ACTION ITEM — If a line in the listing includes the word "center", copy it out.

INPUT —
*-*-*
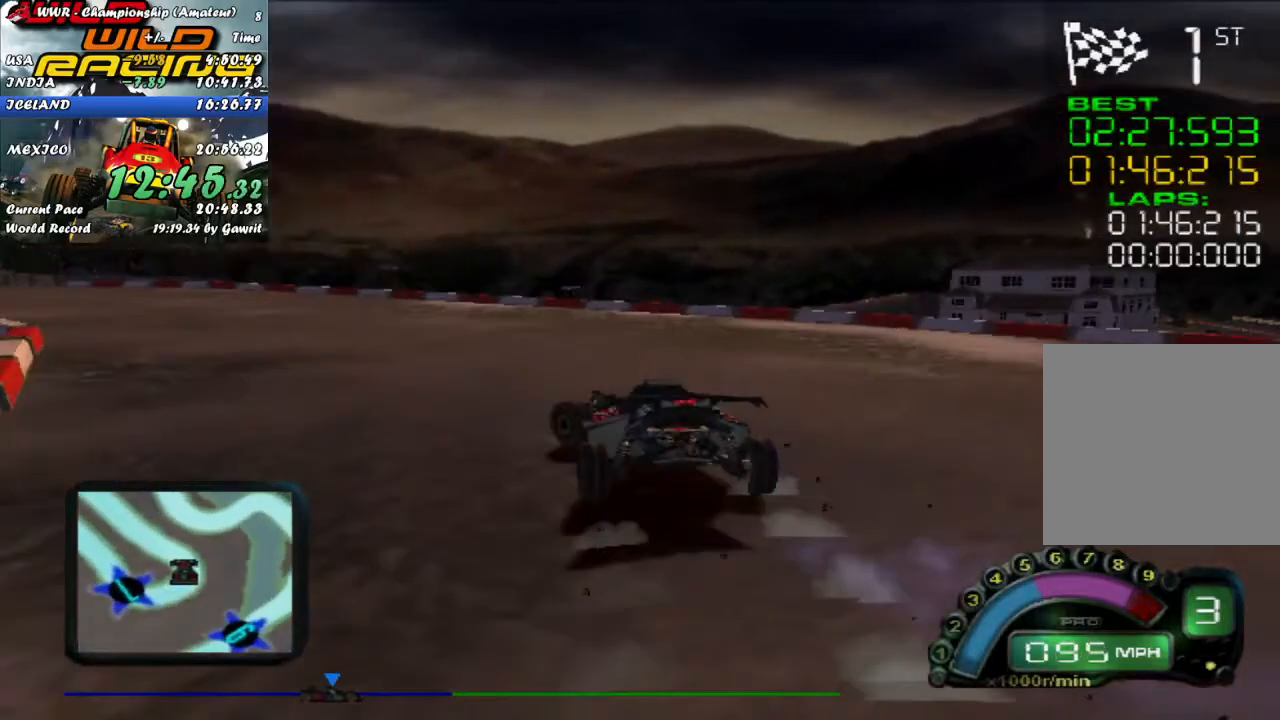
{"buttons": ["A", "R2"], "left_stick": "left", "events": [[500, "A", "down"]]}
*-*-*
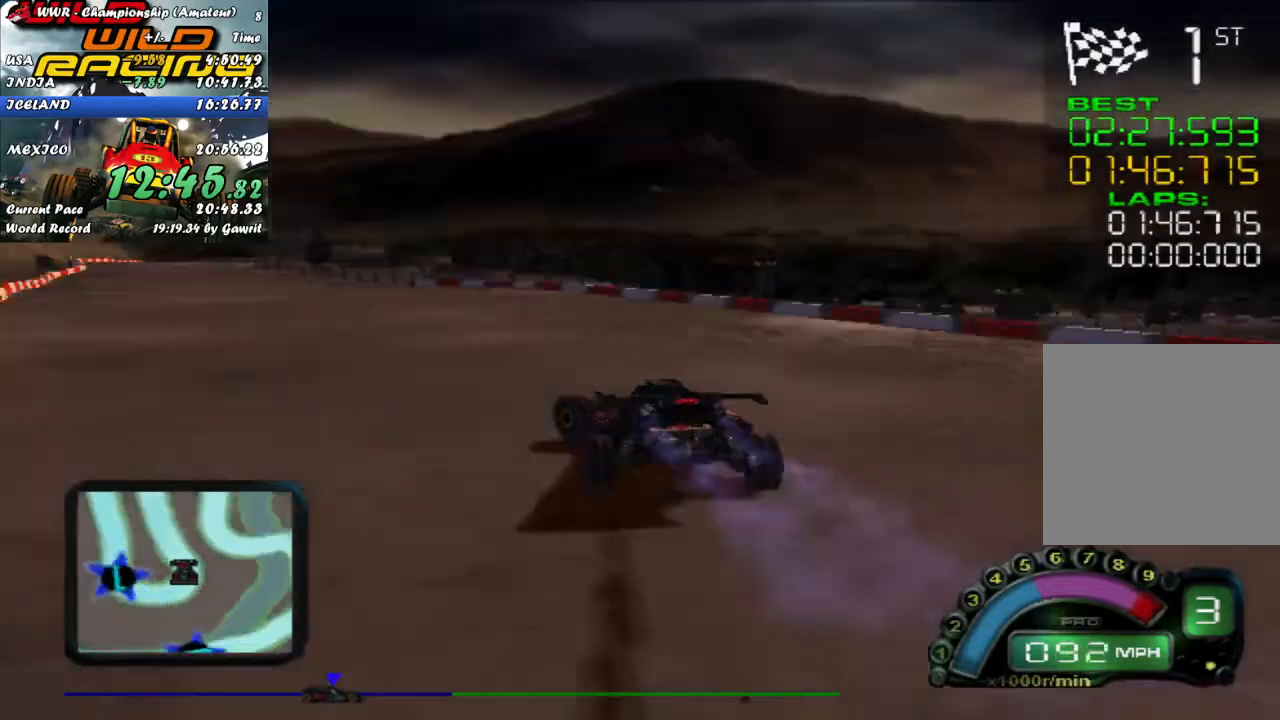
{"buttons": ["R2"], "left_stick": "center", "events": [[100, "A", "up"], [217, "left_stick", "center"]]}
*-*-*
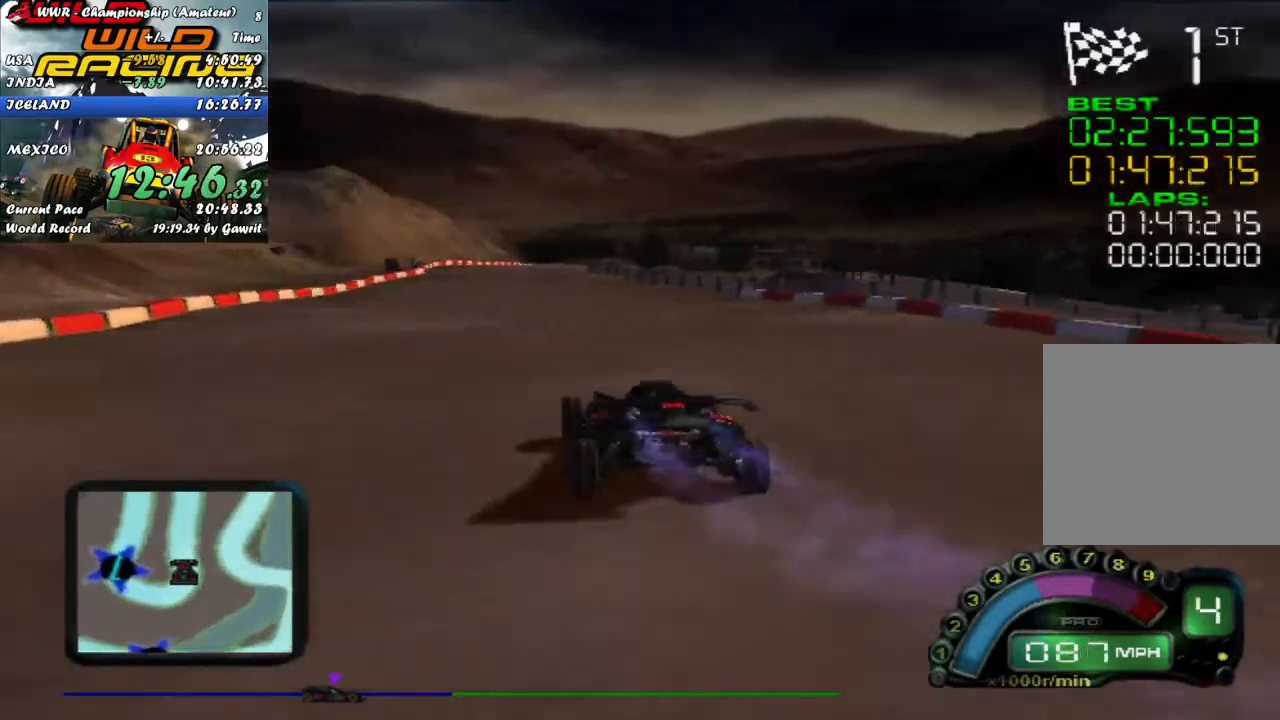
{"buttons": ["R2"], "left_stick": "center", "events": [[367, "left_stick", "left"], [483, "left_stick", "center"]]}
*-*-*
WRITTEN RESPONSE —
{"buttons": ["R2"], "left_stick": "center", "events": [[100, "A", "up"], [217, "left_stick", "center"]]}
{"buttons": ["R2"], "left_stick": "center", "events": [[367, "left_stick", "left"], [483, "left_stick", "center"]]}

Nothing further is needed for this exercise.